AUTHOR/ANIMAL ADVOCATE TEACHES CHILDREN ABOUT
A “THROWAWAY” DOG AND HOPE
June 28, 2011
While browsing the internet in Fall 2009, animal advocate Laura Marlowe of Tarzana came upon something that would leave a lasting imprint in her mind and heart — something so unthinkable and senseless — she couldn’t let it be.
It was the story of a 10-month-old pit bull in Illinois that had been starved, beaten, whipped, burned and tied around the neck with electrical cord to confine him, then tossed in a dumpster.
“I was deeply saddened and horrified at the willful, purposeful cruelty inflicted on this poor dog, and just imagined his pain, hunger and loneliness — and I became obsessed with this story,” Marlowe says.
This led to her inquiring about the puppy, donating toward his care and keeping up with his progress long distance. “Through my concern for this dog and my obsession to help him, and my wish to thank the rescue facility for their care, all of a sudden a light went on and a vision occurred; a story formed in my mind,” she said. “I turned my pain, my anger and my obsession into a children’s book, in order to generate awareness of animal welfare and raise money for animal organizations.”
After Tommy the Throwaway Dog (as he was dubbed by his rescuers) was published in Fall 2010, Marlowe traveled to Illinois to meet every “character” from the story, including Tommy, the kind family who adopted him and the staff of Hope Animal Rescues, the foster/rescue facility that cared for him and nursed him back to health.

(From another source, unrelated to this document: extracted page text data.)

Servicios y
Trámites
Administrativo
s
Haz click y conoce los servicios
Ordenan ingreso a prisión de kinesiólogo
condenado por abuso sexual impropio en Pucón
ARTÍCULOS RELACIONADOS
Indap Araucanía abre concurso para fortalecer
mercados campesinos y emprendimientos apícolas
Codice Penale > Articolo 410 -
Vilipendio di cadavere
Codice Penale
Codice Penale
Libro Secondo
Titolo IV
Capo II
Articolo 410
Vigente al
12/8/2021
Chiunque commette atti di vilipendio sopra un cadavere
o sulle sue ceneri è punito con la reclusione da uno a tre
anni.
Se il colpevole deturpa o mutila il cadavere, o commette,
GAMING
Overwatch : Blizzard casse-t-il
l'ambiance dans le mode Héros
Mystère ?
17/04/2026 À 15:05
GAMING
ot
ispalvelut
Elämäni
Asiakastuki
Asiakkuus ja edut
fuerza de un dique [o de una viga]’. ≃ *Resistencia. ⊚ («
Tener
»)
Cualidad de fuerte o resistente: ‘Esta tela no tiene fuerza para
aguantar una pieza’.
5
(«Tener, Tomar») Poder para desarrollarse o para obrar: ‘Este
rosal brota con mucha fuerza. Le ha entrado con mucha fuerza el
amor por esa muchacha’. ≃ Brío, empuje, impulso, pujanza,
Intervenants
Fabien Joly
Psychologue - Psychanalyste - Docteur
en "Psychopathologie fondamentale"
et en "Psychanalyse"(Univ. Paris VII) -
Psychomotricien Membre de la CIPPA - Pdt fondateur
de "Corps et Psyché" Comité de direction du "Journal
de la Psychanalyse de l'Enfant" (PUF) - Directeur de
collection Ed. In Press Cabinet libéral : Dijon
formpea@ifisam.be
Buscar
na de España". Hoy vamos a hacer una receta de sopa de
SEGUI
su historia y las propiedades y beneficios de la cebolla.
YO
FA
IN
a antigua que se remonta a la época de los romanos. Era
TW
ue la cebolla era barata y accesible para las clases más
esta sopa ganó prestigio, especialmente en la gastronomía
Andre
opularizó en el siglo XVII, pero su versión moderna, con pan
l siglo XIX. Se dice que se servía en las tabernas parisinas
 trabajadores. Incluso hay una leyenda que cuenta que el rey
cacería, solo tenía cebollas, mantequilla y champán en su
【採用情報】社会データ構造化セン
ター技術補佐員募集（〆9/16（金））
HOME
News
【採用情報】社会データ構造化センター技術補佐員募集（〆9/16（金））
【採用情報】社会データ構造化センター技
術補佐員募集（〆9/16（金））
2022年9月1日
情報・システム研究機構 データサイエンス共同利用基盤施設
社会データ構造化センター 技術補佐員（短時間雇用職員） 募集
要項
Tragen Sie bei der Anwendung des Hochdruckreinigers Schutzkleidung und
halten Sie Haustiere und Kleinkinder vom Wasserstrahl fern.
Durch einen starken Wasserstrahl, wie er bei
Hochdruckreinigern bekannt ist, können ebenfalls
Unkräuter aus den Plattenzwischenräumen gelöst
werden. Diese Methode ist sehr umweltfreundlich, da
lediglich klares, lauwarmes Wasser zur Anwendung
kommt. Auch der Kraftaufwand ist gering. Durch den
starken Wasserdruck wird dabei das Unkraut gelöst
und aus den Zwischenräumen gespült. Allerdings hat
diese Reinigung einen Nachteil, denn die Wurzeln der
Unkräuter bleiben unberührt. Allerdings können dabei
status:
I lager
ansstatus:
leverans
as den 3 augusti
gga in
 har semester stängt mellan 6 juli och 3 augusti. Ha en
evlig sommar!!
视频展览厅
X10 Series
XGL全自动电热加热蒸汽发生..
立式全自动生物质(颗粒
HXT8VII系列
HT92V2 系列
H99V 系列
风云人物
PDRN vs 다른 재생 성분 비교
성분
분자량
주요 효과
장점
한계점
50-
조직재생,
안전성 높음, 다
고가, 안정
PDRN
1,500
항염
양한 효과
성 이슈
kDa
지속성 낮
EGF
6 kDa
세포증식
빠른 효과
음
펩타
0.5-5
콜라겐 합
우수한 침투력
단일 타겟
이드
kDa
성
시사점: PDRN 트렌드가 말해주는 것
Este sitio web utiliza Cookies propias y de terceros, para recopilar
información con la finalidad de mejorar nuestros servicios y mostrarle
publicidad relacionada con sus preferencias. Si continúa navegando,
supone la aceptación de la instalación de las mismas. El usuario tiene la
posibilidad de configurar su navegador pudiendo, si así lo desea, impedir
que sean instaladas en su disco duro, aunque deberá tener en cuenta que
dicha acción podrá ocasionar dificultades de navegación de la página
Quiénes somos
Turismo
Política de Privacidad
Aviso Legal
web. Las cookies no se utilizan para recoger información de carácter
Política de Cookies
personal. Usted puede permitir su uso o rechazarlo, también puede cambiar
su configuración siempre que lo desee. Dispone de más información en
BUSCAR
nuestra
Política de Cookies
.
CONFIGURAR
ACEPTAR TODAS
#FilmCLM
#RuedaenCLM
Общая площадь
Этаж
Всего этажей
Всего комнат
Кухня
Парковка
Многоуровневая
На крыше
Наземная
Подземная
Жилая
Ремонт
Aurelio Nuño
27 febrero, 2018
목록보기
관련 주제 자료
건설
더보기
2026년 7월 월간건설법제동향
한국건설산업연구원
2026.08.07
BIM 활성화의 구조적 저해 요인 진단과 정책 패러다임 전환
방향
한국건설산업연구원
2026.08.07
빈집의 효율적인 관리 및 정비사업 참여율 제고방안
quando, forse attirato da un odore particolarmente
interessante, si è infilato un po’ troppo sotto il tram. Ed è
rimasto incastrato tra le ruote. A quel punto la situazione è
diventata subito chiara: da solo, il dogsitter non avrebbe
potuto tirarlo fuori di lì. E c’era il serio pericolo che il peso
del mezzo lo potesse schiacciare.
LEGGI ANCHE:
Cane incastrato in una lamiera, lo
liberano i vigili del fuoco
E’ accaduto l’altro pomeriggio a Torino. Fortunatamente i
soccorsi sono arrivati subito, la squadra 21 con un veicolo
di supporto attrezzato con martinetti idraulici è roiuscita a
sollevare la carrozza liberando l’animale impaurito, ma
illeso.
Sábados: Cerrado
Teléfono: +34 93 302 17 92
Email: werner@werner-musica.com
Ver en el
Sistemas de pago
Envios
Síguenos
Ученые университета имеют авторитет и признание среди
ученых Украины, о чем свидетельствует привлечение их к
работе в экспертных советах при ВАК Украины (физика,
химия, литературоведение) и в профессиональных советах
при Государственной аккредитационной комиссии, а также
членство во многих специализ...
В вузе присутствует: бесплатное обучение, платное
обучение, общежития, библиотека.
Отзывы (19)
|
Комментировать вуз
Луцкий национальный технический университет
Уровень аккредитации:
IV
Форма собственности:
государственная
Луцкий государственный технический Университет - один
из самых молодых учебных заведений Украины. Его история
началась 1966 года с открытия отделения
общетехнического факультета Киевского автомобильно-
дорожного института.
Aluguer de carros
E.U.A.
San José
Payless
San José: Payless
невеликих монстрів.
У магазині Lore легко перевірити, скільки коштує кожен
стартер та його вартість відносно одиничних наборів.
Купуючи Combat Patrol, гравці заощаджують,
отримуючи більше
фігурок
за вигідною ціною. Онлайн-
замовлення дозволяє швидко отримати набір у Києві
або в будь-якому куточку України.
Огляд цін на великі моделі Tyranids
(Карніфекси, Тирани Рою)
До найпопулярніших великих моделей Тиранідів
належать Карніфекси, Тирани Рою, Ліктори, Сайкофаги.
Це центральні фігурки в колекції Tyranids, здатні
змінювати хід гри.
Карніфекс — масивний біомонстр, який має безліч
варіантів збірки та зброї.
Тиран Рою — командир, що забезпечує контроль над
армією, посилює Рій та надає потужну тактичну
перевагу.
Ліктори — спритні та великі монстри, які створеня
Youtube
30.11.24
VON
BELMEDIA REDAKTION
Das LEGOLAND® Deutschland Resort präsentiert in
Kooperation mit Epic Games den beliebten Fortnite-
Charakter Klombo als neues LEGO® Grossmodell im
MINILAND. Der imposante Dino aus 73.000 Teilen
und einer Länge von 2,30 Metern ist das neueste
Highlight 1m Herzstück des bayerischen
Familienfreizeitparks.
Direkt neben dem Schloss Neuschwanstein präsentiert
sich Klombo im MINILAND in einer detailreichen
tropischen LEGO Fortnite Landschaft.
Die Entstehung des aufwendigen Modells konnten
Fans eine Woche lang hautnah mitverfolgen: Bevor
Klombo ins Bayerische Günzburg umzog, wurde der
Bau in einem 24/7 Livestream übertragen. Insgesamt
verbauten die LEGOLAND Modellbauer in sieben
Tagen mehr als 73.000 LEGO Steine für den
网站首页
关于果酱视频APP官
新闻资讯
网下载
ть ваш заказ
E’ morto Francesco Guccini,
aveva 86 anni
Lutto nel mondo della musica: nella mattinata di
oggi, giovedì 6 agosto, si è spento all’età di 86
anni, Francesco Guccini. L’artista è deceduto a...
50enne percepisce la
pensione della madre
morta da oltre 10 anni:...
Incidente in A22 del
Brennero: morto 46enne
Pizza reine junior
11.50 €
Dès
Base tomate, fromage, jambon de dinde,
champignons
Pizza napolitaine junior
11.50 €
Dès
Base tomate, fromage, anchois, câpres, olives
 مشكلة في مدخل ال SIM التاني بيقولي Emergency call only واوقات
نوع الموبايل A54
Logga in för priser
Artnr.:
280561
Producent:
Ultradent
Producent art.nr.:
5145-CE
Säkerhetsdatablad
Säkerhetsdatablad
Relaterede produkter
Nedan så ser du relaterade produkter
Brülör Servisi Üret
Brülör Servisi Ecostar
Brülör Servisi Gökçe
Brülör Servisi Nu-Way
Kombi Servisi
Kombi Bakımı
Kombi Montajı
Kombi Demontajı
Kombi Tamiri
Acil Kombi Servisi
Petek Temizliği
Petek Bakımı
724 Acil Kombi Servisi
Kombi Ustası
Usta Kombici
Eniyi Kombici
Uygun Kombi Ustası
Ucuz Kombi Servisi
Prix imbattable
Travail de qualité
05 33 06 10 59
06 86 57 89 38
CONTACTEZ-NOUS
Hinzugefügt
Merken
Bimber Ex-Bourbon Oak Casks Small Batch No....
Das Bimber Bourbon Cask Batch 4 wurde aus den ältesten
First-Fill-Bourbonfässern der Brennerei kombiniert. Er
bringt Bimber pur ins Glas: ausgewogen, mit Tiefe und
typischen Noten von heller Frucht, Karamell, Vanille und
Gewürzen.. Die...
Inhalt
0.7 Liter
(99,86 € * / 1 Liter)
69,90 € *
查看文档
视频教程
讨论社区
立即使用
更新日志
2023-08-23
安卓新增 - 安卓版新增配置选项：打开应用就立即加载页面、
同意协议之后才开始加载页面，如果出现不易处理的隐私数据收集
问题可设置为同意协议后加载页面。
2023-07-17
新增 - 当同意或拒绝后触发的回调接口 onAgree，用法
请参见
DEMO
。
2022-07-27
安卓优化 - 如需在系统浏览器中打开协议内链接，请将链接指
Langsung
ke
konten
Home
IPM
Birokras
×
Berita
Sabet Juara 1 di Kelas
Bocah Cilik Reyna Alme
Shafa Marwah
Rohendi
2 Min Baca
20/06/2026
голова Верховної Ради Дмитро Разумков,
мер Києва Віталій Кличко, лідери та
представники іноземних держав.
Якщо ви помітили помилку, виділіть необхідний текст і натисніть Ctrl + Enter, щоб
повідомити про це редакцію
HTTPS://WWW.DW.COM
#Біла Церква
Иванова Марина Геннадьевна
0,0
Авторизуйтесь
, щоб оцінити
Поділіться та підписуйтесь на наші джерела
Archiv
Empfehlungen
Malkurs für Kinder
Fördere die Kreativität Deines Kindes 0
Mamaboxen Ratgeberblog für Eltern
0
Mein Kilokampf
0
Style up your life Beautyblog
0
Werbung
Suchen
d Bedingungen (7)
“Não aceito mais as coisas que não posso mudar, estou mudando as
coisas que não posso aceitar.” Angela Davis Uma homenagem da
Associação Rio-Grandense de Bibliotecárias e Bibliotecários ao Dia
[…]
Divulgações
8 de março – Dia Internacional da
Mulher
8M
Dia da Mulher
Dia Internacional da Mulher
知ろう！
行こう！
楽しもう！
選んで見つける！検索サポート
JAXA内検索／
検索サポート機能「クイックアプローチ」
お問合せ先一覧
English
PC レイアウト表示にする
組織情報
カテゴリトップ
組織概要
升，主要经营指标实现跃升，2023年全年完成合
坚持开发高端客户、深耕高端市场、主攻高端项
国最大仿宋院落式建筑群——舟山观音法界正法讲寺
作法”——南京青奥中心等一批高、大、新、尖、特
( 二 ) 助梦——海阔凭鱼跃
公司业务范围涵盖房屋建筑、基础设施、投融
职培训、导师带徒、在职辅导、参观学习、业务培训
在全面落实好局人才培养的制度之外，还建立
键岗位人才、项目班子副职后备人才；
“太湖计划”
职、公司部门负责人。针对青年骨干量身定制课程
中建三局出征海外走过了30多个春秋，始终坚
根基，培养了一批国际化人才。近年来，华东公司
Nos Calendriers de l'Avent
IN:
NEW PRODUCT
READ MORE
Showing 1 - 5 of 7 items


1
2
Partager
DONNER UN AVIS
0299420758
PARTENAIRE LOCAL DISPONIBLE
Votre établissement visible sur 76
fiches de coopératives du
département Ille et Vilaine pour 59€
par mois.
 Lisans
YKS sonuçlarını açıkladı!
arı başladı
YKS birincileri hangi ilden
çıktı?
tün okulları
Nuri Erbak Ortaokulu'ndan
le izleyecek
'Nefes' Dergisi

“Thank God for the city sanitation worker who found Tommy and immediately called 911. He’s the first angel in this story,” notes Marlowe, who made a point to call and thank him personally.
The book has been added to the catalogues of many libraries, and Marlowe does readings at schools, libraries, pet fairs and adoption events. “The children’s responses have been electrifying. I’m asked hundreds of questions, not only about Tommy himself, but about the abuser (who was only charged with misdemeanors), the police officers, and the people who took care of him at the shelter. The chidren have great empathy and want to meet Tommy,” she says.
She makes it a practice to leave out the graphic details, for which she notes the parents and children are grateful. “If they ask exactly what happened, I briefly discuss it in a gentle manner, focusing more on Tommy’s surgery and after care. I don’t like them to focus on the bad, but more on the good that people can do.” She also focuses on the value of adopting a pet over purchasing one, the role shelters play and how they rely on our generosity and kindness, which inspires the children to ask about volunteering.
“I love it that I can fuel the fire for them to share their own stories about visiting, adopting and donating to shelters,” Marlowe says. “They share both negative and positive stories about stray animals and animals that have been given to them. This generation has incredible amounts of empathy, even for dogs they've never met,” she says, and also finds that it crosses backgrounds and income levels, which she attributes to the parents and the values they teach.
“It’s heartwarming to know that many of the kids have visited shelters,” she says. They need to continue on the path and hear more about the good things that happen to needy animals thanks to kindness — and the message is not just about kindness to animals; it’s about how we all need it and we can all practice it. How all of us can give something – and how all of us can benefit from the kindness of strangers. Tommy is a symbol of the value of the kindness of strangers.”
Marlowe also wants to reach children that don’t have companion animals with Tommy’s story, and there is also a Spanish version of the story that is utilized by bilingual elementary schools in Los Angeles, as well as in Mexico. Tommy’s story has even been depicted in an L.A. school musical and a puppet show in Puerto Rico.
An animal activist since her teens, Marlowe has taken up the plight of zoo animals, seals and others in need, and has plans in the works to write more children’s stories with animal welfare themes. “I’ve always wished to be a voice for our needy animals that don’t have a voice, and want to continue,” she says.
“I can’t imagine ever feeling less saddened by what happened to this dog in the early part of his life,” she reflects. “The pictures of Tommy will haunt me forever; but even though he still has physical scars, he’s now in great health. The kindness later is what it’s all about, so I shift my focus to the good. I’m happy that he’s happy today.”
Tommy the Throwaway Dog is available through Barnes and Noble, Amazon.com, Booksamillion.com, Walgreens/Sherman Oaks and Mirror Publishing.